Vietnam has started implementing the third phase of the Asia-Pacific Biosphere Reserves for Environmental and Economic Security (BREES) initiative in the Red River Delta Biosphere Reserve.
As part of the 2013 work plan between the Ministry of Education and Training (MoET) and the UN Educational, Scientific and Cultural Organisation (UNESCO), the BREES initiative aims at empowering the local communities to set up creative responses to climate change. Its first two phases were successfully implemented at the Cat Ba Biosphere Reserve in northern Hai Phong city.
The third phase includes a programme to build up local teachers’ capacities to enhance students’ knowledge on key sustainability challenges, and an initiative that will integrate Education for Sustainable Development into informal and non-formal education through sessions on climate change and biodiversity issues for parents and local community members.

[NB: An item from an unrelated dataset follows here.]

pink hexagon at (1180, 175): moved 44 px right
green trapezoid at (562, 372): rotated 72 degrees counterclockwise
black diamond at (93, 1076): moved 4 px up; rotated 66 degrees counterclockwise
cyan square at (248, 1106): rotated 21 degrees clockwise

Speaking at the phase’s official launch at Xuan Thuy National Park in northern Nam Dinh province on January 15, Katherine Muller-Marin, UNESCO Representative to Vietnam, emphasised this project will have benefits far beyond Nam Dinh province and the Red River Delta.
It will provide inputs for national policy level, especially contributing to Vietnam ’s curriculum reform, and will be shared as an example within the ASEAN community, she said.

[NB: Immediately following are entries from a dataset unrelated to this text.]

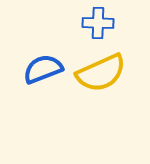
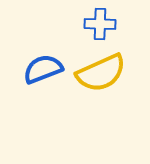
blue cross: moved 2 px right, 1 px down
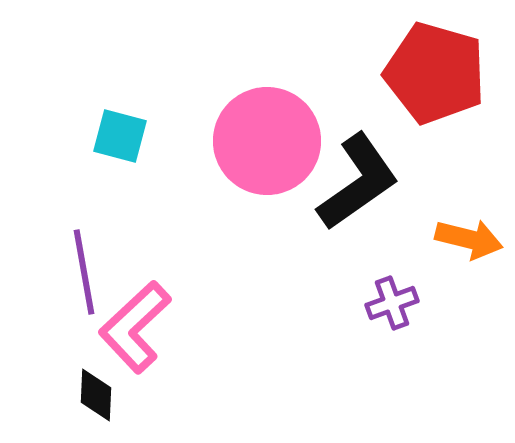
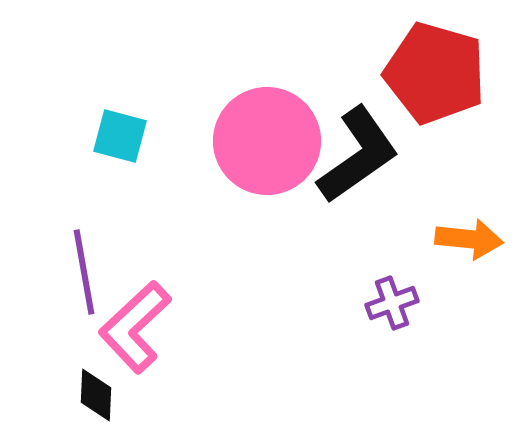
black L-shape: moved 27 px up
orange arrow: rotated 8 degrees counterclockwise
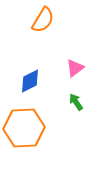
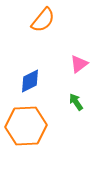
orange semicircle: rotated 8 degrees clockwise
pink triangle: moved 4 px right, 4 px up
orange hexagon: moved 2 px right, 2 px up
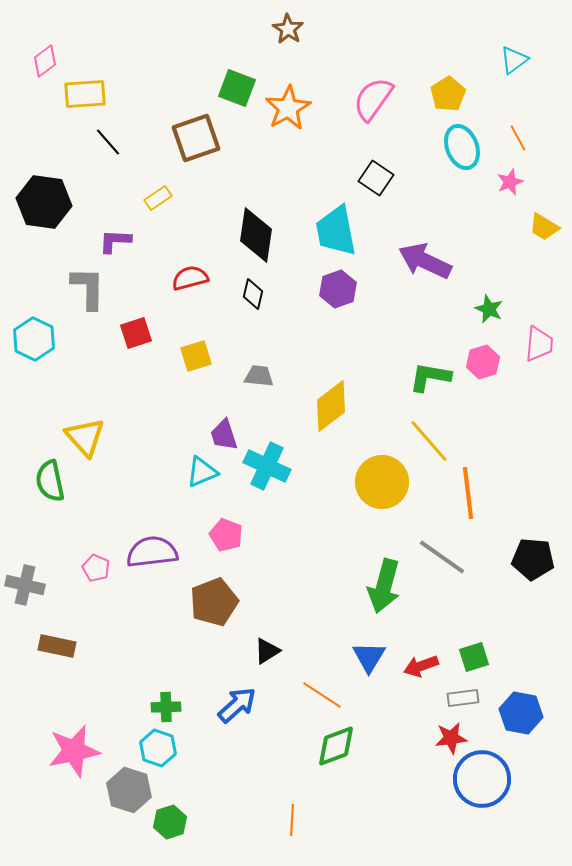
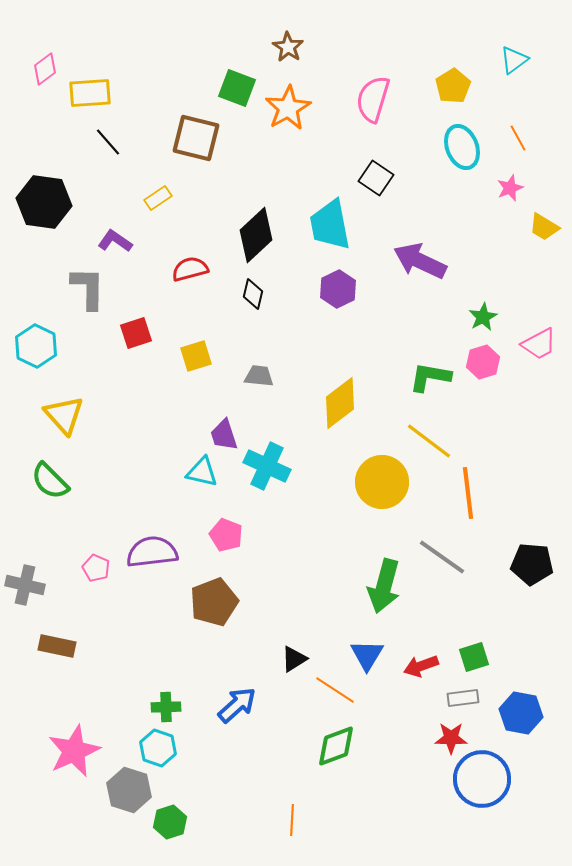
brown star at (288, 29): moved 18 px down
pink diamond at (45, 61): moved 8 px down
yellow rectangle at (85, 94): moved 5 px right, 1 px up
yellow pentagon at (448, 94): moved 5 px right, 8 px up
pink semicircle at (373, 99): rotated 18 degrees counterclockwise
brown square at (196, 138): rotated 33 degrees clockwise
pink star at (510, 182): moved 6 px down
cyan trapezoid at (336, 231): moved 6 px left, 6 px up
black diamond at (256, 235): rotated 38 degrees clockwise
purple L-shape at (115, 241): rotated 32 degrees clockwise
purple arrow at (425, 261): moved 5 px left
red semicircle at (190, 278): moved 9 px up
purple hexagon at (338, 289): rotated 6 degrees counterclockwise
green star at (489, 309): moved 6 px left, 8 px down; rotated 20 degrees clockwise
cyan hexagon at (34, 339): moved 2 px right, 7 px down
pink trapezoid at (539, 344): rotated 57 degrees clockwise
yellow diamond at (331, 406): moved 9 px right, 3 px up
yellow triangle at (85, 437): moved 21 px left, 22 px up
yellow line at (429, 441): rotated 12 degrees counterclockwise
cyan triangle at (202, 472): rotated 36 degrees clockwise
green semicircle at (50, 481): rotated 33 degrees counterclockwise
black pentagon at (533, 559): moved 1 px left, 5 px down
black triangle at (267, 651): moved 27 px right, 8 px down
blue triangle at (369, 657): moved 2 px left, 2 px up
orange line at (322, 695): moved 13 px right, 5 px up
red star at (451, 738): rotated 8 degrees clockwise
pink star at (74, 751): rotated 12 degrees counterclockwise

The results of this project will also be a concrete contribution towards the production of open license e-learning courses that UNESCO and the Ministry are working on for teacher training on biodiversity conservation and climate change which will be made available to all teachers in Vietnam, she noted.
The third phase of BREES at the Red River Delta is expected to finish in late May.
BREES is a long-term (7+ years) climate change and poverty alleviation programme in the Asia-Pacific Region and is a regional flagship programme of the UNESCO Asia-Pacific Regional Bureau for Science in Jakarta.